The goal of this project will be to eliminate security spend by providing pre-audited contract templates for Arbitrum Stylus. Stylus has the potential to be a step-change in developer experience across all EVM chains. It allows developers to write smart contracts in programming languages that compile down to WASM, such as Rust, C, C++, and many others. Given its novelty, however, there are few resources or projects that demonstrate its robustness.

Zellic can build secure templatized primitives for Stylus–e.g., an ERC20 implementation–that can be leveraged to develop higher-order dApps like AMMs, perps DEXs, lending protocols, and more. These templates would be pre-audited by our security researchers. Our goal is to increase the baseline level of ecosystem security, even for permissionless deployments of long-tail assets and protocols.

3. Security tooling adapters for Arbitrum Stylus contracts (Dedaub)

In addition to pre-audited Arbitrum Stylus contracts, our teams propose building a simple framework to transpile Arbitrum Stylus contracts to a representation that can be analyzed by existing, mature, code security tools. This is a low-level engineering task but a significant enabler, with broad benefits to the entire Arbitrum Stylus development community. The work will permit a host of existing smart contract analysis technologies (such as tools like Slither and Gigahorse, and even mature Web2 code security tools) to apply to Arbitrum Stylus. Effectively, the technical work will build a translation bridge from WASM (the underlying intermediate language for Arbitrum Stylus) to intermediate languages that underlie EVM security tools (Yul and the TAC language of Dedaub tooling). This means that EVM security tools will not need to be engineered from scratch but merely adapted at the integration level, because the internal representation will be fully compatible.

The development of security tooling adapters for Arbitrum Stylus contracts significantly enhances platform security and lowers the barrier to entry for developers, making it a more accessible and attractive option. By ensuring compatibility with mature development tools, this initiative can attract existing projects using other technologies to migrate to Arbitrum, leveraging their established codebases and communities.

4. Arbitrum CTF competitions (Zellic)

TASKS FOR THIS EXERCISE:
(a) Reproduce the Arbitrum Stylus passage from "The development of" to "codebases and communities.".
(b) Summarize the Arbitrum Stylus passage in two sentences.
(c) According to the Arbitrum Stylus passage, which intermediate languages would the translation bridge from WASM target?
The material that follows this text is not needed for any of these tasks.

DATASET SECTION:

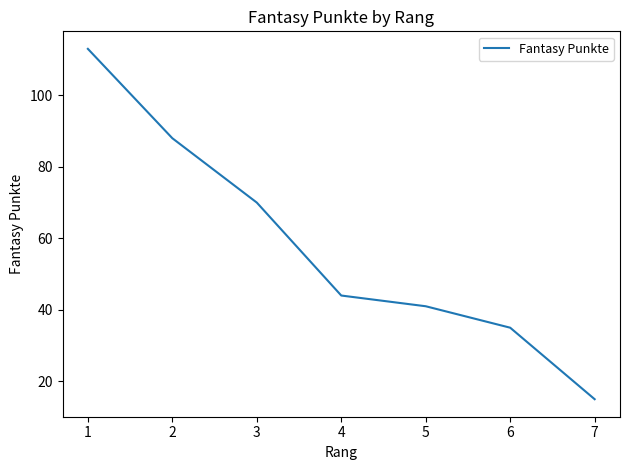

What is the difference between the values at 2 and 1?

25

RESULTS FOR THE EXERCISE:
(a)
The development of security tooling adapters for Arbitrum Stylus contracts significantly enhances platform security and lowers the barrier to entry for developers, making it a more accessible and attractive option. By ensuring compatibility with mature development tools, this initiative can attract existing projects using other technologies to migrate to Arbitrum, leveraging their established codebases and communities.

(b) Zellic proposes to build pre-audited contract templates for Arbitrum Stylus, which lets developers write smart contracts in languages that compile to WASM, so that secure primitives such as an ERC20 implementation can support higher-order dApps. The teams also propose a framework that translates Stylus contracts from WASM into the intermediate languages behind existing EVM security tools, so those tools need only be adapted at the integration level rather than built from scratch.

(c) Yul and the TAC language of Dedaub tooling.